Разберемся. Отрывисто киваю и шагаю в палату.
– Ставрос? Что-то случилось? – пугается моя женщина. К родам она стала довольно большой, а вот ведь, на больничной койке один черт кажется ма-а-аленькой. – Ты почему здесь? Что-то идет не так? – бросает заполошный взгляд на монитор. Ее пульс немного подскакивает. Ну, вот еще! Я же помогать пришел, а пока только обратного эффекта добился. Тороплюсь объяснить, как есть:
– Все так. Просто где мне еще быть, когда моя любимая женщина рожает?
– Ты хочешь остаться со мной? Здесь? – потрясенно хлопает глазами.
– Ну, пока ж нет других вариантов. Так-то бы я, конечно, предпочел укатить с тобой на Мальдивы. – Почему на них, господи? Никогда же там не был. Усаживаюсь на стул рядом с койкой. – Только не реви опять, ага?
– Не буду, – смеется Нина, а глаза ведь все равно на мокром месте. – Я фильм смотрю, – спохватывается, тычет в планшет наманикюренным пальчиком.
– А что, так можно? – улыбаюсь я. Такие нынче роды, ага. Господи, спасибо. Я бы не пережил, если бы ей было больно. Эпидуралка – лучшая вещь на свете. После оргазма – так точно. Отведем ей почетное второе место.
– Врач говорит, еще где-то час. – Нина целует мою ладонь, а у меня в башке не укладывается… Это я ее целовать должен. Ноги ей целовать. – Планирую досмотреть последнюю серию Белого лотоса.
В общем, классно мы рожали. Досмотрели сериальчик, потом еще десять минут потужились и… все.
– Ах, какая прелесть, вы только посмотрите!
– Девочка, что ли? – удивляюсь я, сглатывая колотящееся где-то в горле сердце. Я мужик. Я кремень. Я уже второй раз отец. Ничего нового. Я не буду плакать.
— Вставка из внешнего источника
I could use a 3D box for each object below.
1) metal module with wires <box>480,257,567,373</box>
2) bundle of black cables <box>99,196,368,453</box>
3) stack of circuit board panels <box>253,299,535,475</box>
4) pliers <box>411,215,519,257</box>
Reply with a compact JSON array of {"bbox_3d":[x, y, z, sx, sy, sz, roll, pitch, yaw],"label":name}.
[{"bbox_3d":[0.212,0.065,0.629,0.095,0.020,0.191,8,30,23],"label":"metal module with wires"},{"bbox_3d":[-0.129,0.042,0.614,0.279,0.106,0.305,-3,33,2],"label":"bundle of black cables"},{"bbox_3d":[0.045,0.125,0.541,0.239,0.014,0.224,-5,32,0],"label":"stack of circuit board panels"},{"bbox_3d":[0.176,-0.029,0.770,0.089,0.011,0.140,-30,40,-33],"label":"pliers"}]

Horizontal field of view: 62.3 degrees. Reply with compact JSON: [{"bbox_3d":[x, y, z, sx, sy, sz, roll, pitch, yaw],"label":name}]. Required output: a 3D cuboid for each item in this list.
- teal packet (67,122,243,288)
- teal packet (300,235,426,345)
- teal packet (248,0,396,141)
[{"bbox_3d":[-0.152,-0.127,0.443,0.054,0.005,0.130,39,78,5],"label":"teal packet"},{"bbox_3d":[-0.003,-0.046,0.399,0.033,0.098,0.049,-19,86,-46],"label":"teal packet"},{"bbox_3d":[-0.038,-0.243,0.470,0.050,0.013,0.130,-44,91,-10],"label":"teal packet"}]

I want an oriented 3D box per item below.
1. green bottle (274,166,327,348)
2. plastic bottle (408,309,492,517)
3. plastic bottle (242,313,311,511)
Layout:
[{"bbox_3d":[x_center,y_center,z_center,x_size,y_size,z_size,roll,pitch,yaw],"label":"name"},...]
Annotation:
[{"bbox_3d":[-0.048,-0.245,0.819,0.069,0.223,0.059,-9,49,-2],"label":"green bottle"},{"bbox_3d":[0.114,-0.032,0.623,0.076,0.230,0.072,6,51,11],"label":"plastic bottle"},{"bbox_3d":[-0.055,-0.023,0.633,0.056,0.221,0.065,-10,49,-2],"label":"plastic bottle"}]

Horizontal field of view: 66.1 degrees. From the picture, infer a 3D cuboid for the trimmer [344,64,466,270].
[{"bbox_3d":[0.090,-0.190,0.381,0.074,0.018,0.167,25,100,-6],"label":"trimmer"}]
– Мальчик! – на лице акушерки маска, но ее глаза смеются. – Что, мальчик прелестью не может быть?
Наверное, может. Я, если честно, не очень-то его вижу. Перед глазами, несмотря на все мои усилия держаться, все плывет от слез. Я улавливаю происходящее ощущениями. Тактильно, когда сына на короткий миг прижимают ко мне и тут же укладывают Нине на грудь. Звуками – писком монитора, всхлипом жены. Запахами. Каких-то лекарств, которыми обрабатывают Нину, крови и… молока.
– Сосательный рефлекс отличный, – опять смеются. И я тоже улыбаюсь, потому что это правда смешно, то, как он кряхтит и причмокивает.
Картинка, наконец, становится более-менее четкой. Наши взгляды с Ниной встречаются поверх темноволосой головки сына. Которого у нас тут же отнимают, чтобы положить под лампу.
– Привет, мама.
– Привет, папа.
Смотрим друг на друга и смеемся, теряясь в ощущениях.
– Ты как?
– Просто супер. Нет, правда. Не понимаю, почему вокруг этого столько разговоров.
– Значит, сразу за вторым пойдем?
Нина хохочет. И быстро-быстро, соглашаясь, кивает. А я где-то слышал, что после родов бабы в истерику впадают и клянутся, что больше никогда! Ни за какие коврижки. Я – гребаный счастливчик. Впрочем, сложно пойти за вторым сразу, учитывая, сколько времени потом нельзя трахаться. Сашке уже два. Месяца, но все же. Мы еще ни разу… Схожу с ума.
Перевожу взгляд на люльку с сыном, а тот, будто почувствовав, что я на него смотрю, открывает глазки.
– Нин, солнышко, – киваю на мелкого, которого уже, наверное, пора кормить. Никак я не пойму, какой у них график. – Смотри, кто тут у нас проснулся.